Miami, United States, 1 April 2013 | AFP/AAP

Andy Murray’s triumph in an epic Sony Open final in Miami sent the Scot back to world No.2, delivering another statistical blow to the great Federer-Nadal era.

The Scot rallied after a slow start in the opening set and survived a Hawk-Eye replay call at match-point down in the final set to subdue Spain’s David Ferrer 2-6 6-4 7-6(1) in a punishing decider in the heat and humidity of Key Biscayne, Florida.

Ferrer was stricken by cramps in the final-set tie-breaker, while Murray opted not to receive treatment on a tweaked ankle just to avoid prolonging the endurance test.

“It was a brutal, brutal match,” Murray said. “Both of us were kind of on our last legs. It was one of the toughest matches I’ve had to play in a Masters Series, for sure.

“We were both in the locker room afterwards. I wasn’t up celebrating with my team. We were just kind of sitting there, because we’re just incredibly, incredibly tired after a match like that.”

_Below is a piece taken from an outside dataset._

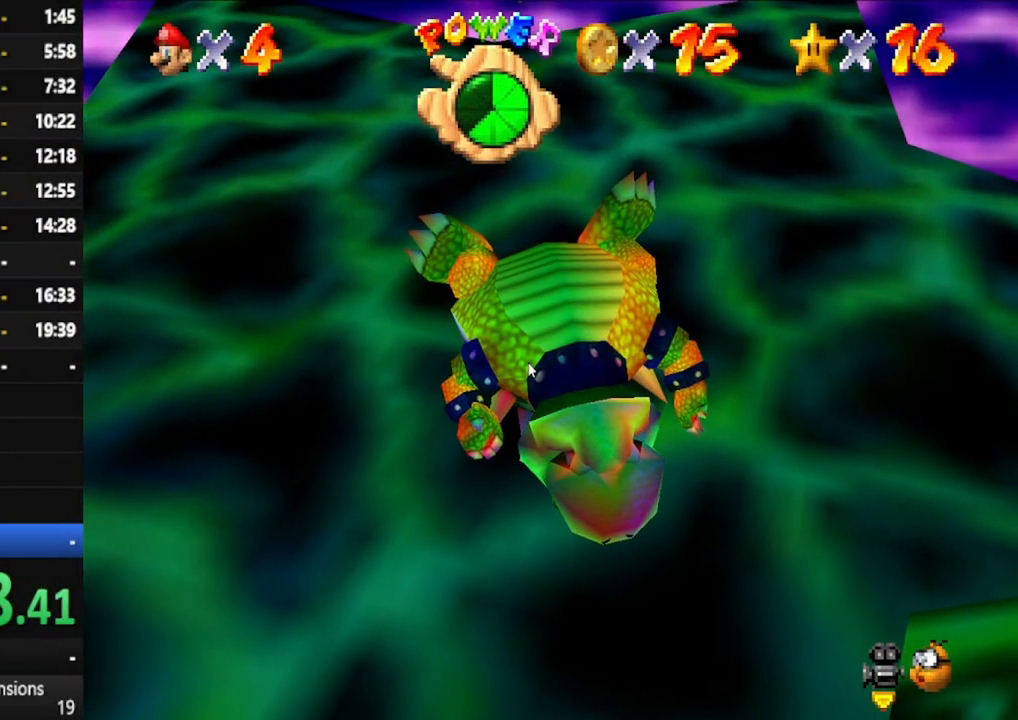
{"buttons": [], "left_stick": "center", "right_stick": "center", "events": []}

The 25-year-old Scot captured his first title in the ATP’s elite Masters series since he beat Ferrer in Shanghai in 2011.

Since then, he has gone on to claim the Olympic singles gold in front of adoring British fans in London last year and capture the US Open crown.

Sunday’s victory takes him back to No.2 in the world rankings for the first time since 2009.

His rise to the second spot behind No.1 Novak Djokovic of Serbia will edge Swiss great Roger Federer down, while Ferrer will move back to No.4 in the world at the expense of compatriot Rafael Nadal.

It marks the first time since November 10, 2003 that neither Federer nor Nadal has been in the top two.

Nadal and Federer skipped the tournament while Djokovic lost in the fourth round.

Murray, who had a chance to move to No.2 at Indian Wells prior to Miami, said it was a relief to finally get the job done in time to turn his attention to the claycourt season capped by the French Open.

“I was getting asked about it quite a lot, and it’s nice just to have been able to do it this week,” he said.

“So I don’t have to go into Monte-Carlo or Madrid or Rome and kind of be worrying or thinking about that.

“For me it doesn’t change a huge amount, but the fact that I’m moving up the rankings is a good sign. I have been winning a lot of matches. My consistency has been better over the last few months. The rankings obviously reflect that.

“So I will try and keep working hard during the clay and hopefully, you know, I can go higher.”